§ WRITTEN TASK
In the records below, the lines between the one holding "and the Digital Nomad" and the one holding "Continue reading", inclusive, are to be transcribed exactly; no pictures are to be included.

§ Extracted page text data
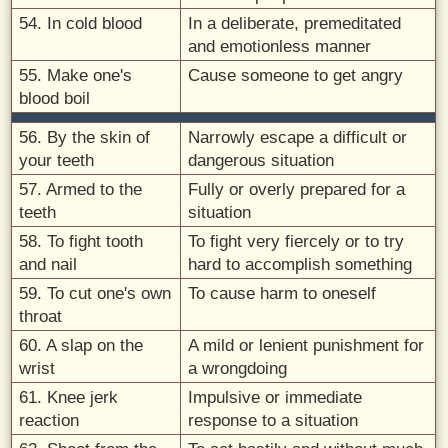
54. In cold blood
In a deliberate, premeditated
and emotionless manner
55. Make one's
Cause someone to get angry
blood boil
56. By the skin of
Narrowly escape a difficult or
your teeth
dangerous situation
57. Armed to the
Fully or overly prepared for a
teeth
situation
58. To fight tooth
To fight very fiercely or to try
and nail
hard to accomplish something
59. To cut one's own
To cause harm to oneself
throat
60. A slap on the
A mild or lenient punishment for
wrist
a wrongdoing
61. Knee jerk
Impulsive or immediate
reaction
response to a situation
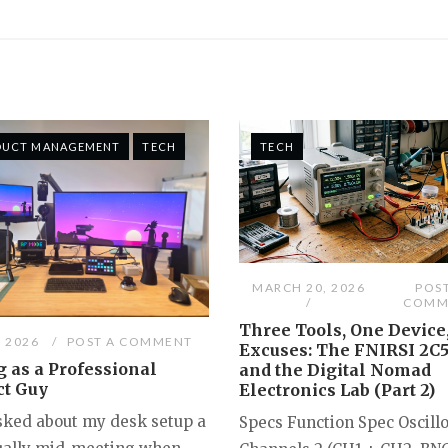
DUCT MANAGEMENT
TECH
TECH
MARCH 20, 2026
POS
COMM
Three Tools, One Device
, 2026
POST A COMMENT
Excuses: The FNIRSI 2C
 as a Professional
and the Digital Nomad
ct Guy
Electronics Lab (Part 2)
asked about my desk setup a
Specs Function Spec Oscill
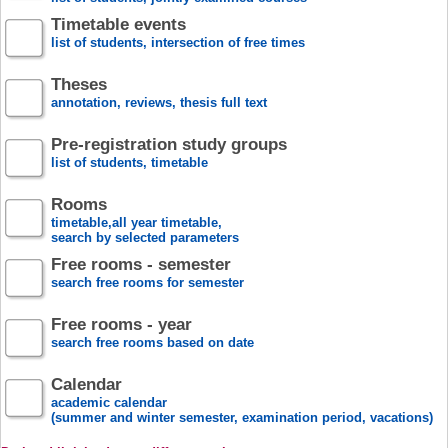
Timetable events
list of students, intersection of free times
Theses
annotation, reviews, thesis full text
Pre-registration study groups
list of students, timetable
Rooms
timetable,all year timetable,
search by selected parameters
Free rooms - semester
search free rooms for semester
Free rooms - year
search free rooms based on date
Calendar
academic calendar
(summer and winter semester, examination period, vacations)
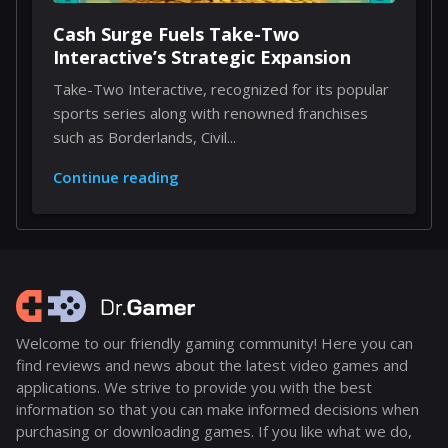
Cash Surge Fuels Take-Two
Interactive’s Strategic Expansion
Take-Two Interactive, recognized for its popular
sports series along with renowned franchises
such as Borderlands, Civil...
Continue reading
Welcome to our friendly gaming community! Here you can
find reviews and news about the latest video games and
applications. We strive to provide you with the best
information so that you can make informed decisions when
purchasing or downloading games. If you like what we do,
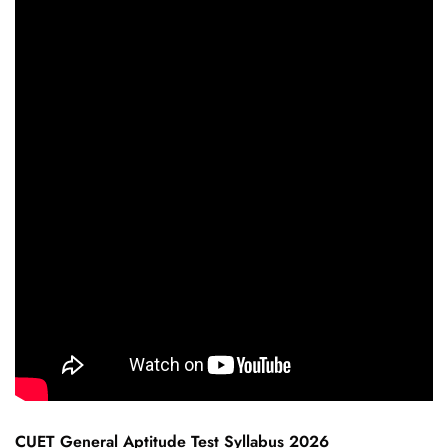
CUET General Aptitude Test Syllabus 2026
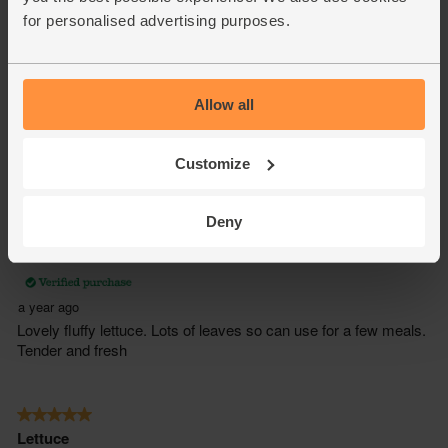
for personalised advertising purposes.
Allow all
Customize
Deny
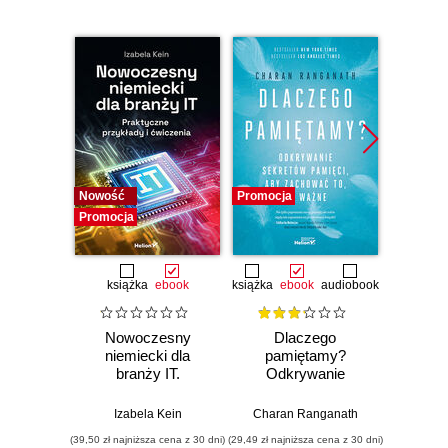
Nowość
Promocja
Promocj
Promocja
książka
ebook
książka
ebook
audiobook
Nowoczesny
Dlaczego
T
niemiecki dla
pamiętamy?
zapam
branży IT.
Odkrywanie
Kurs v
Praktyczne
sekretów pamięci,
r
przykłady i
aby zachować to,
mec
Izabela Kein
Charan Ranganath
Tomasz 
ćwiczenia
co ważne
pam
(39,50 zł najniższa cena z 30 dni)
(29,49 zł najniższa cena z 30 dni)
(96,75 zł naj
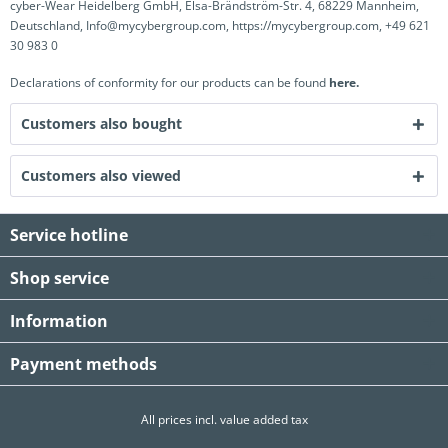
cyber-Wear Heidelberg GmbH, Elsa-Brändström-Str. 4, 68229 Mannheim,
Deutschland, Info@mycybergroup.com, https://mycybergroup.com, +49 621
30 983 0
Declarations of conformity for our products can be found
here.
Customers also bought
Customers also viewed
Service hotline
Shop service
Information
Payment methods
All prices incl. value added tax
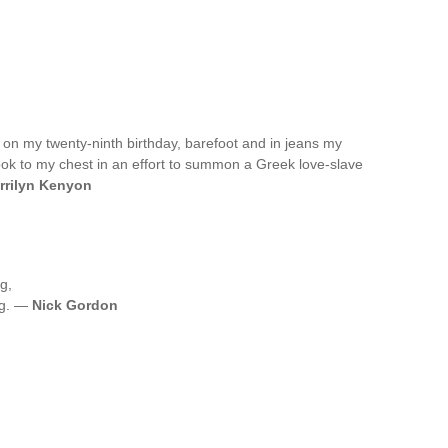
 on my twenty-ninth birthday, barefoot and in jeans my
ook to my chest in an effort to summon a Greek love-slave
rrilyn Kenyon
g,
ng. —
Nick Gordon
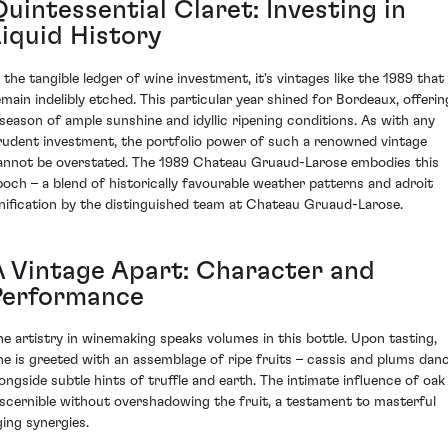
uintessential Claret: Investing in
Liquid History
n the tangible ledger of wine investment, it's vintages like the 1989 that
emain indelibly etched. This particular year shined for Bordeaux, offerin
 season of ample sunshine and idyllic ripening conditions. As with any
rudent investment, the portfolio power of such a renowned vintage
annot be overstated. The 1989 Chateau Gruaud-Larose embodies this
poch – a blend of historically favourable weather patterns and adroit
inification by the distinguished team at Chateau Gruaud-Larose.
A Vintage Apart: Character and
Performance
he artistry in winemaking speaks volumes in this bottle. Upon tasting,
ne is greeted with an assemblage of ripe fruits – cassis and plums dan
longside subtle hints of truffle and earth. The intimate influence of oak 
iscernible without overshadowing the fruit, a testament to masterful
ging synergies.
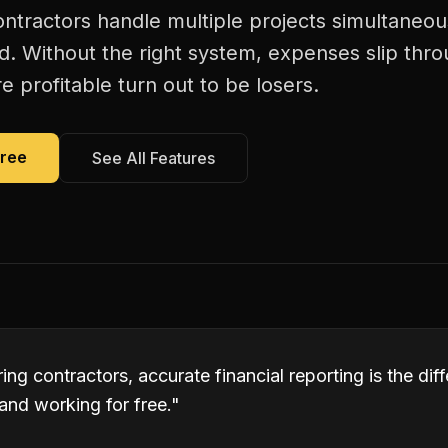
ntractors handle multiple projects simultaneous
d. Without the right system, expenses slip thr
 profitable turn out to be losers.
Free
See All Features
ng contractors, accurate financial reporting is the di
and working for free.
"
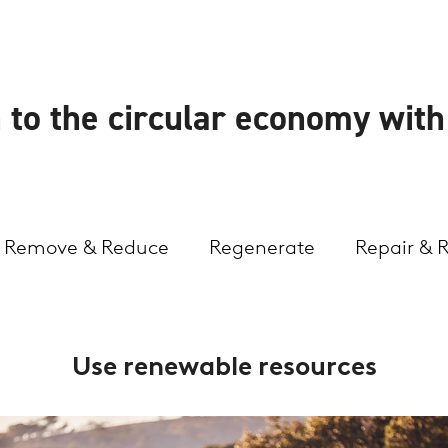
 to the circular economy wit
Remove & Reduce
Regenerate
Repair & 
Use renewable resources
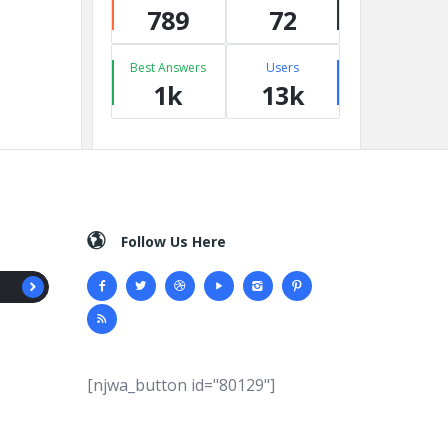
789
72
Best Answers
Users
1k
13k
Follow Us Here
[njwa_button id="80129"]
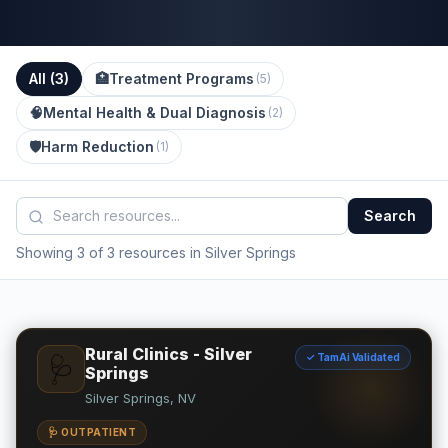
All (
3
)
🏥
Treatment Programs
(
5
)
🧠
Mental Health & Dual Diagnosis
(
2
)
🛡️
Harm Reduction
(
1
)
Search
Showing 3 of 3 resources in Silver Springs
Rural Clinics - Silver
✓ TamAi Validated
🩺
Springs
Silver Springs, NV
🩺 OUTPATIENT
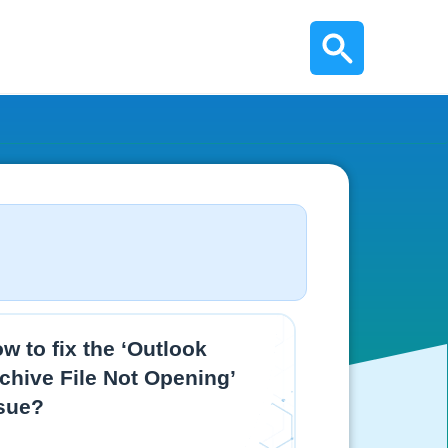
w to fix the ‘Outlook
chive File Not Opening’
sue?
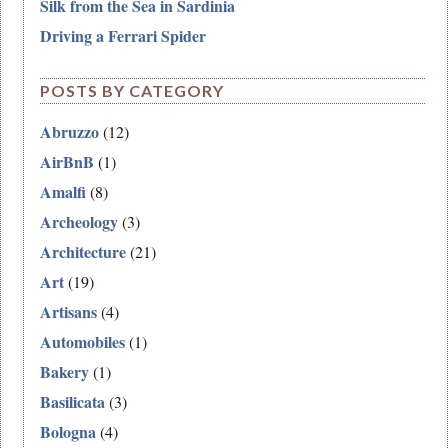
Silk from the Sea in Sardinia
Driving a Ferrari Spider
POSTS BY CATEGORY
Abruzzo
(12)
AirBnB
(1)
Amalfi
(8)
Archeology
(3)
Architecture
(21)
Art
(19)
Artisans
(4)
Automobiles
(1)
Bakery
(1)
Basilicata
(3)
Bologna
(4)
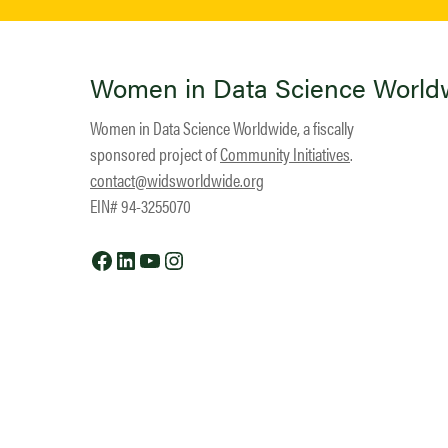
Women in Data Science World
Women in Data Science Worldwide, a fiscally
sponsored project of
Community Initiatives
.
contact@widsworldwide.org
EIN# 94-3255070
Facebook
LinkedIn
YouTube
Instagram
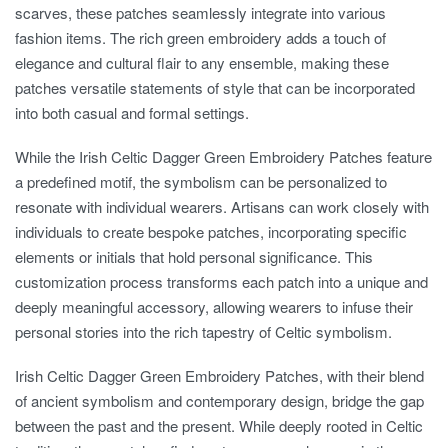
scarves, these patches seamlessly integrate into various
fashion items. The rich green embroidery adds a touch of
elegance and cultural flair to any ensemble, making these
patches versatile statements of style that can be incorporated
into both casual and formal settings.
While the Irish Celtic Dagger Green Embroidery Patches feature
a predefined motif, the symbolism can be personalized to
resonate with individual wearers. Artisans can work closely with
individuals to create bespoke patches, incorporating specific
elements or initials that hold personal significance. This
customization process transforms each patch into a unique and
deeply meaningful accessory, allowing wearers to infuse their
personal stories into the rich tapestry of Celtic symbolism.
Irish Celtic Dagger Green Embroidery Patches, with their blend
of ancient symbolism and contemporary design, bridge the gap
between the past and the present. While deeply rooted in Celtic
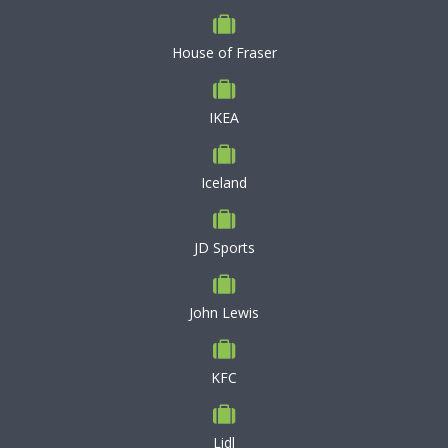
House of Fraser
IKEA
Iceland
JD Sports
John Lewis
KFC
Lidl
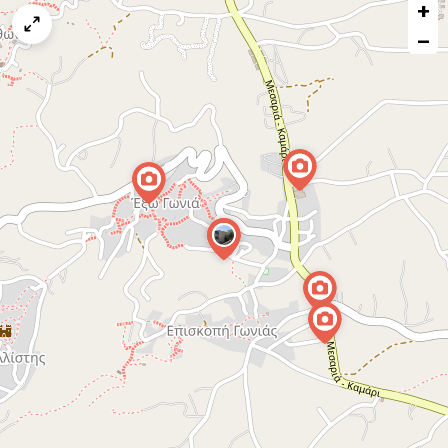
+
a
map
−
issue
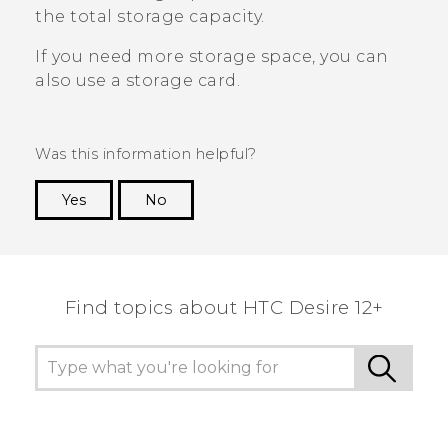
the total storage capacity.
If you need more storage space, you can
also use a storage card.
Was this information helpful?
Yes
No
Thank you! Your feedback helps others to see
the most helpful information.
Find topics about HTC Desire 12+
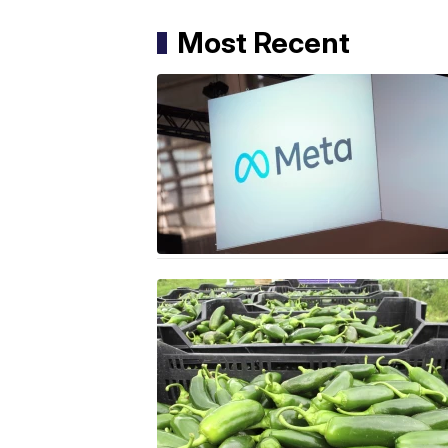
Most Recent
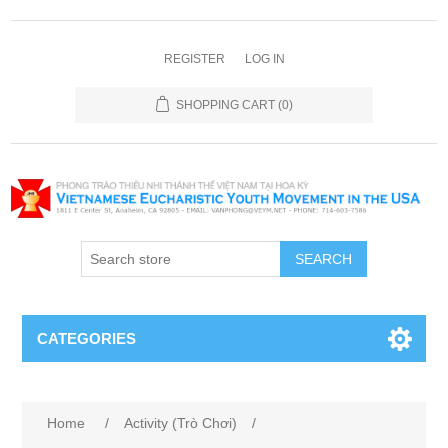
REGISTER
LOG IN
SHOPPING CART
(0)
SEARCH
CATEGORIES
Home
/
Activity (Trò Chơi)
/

§ SOLUTION
and the Digital Nomad
ct Guy
Electronics Lab (Part 2)
asked about my desk setup a
Specs Function Spec Oscill
Timetable events
list of students, intersection of free times
Theses
annotation, reviews, thesis full text
Pre-registration study groups
list of students, timetable
Rooms
timetable,all year timetable,
search by selected parameters
Free rooms - semester
search free rooms for semester
Free rooms - year
search free rooms based on date
Calendar
academic calendar
(summer and winter semester, examination period, vacations)
Cash Surge Fuels Take-Two
Interactive’s Strategic Expansion
Take-Two Interactive, recognized for its popular
sports series along with renowned franchises
such as Borderlands, Civil...
Continue reading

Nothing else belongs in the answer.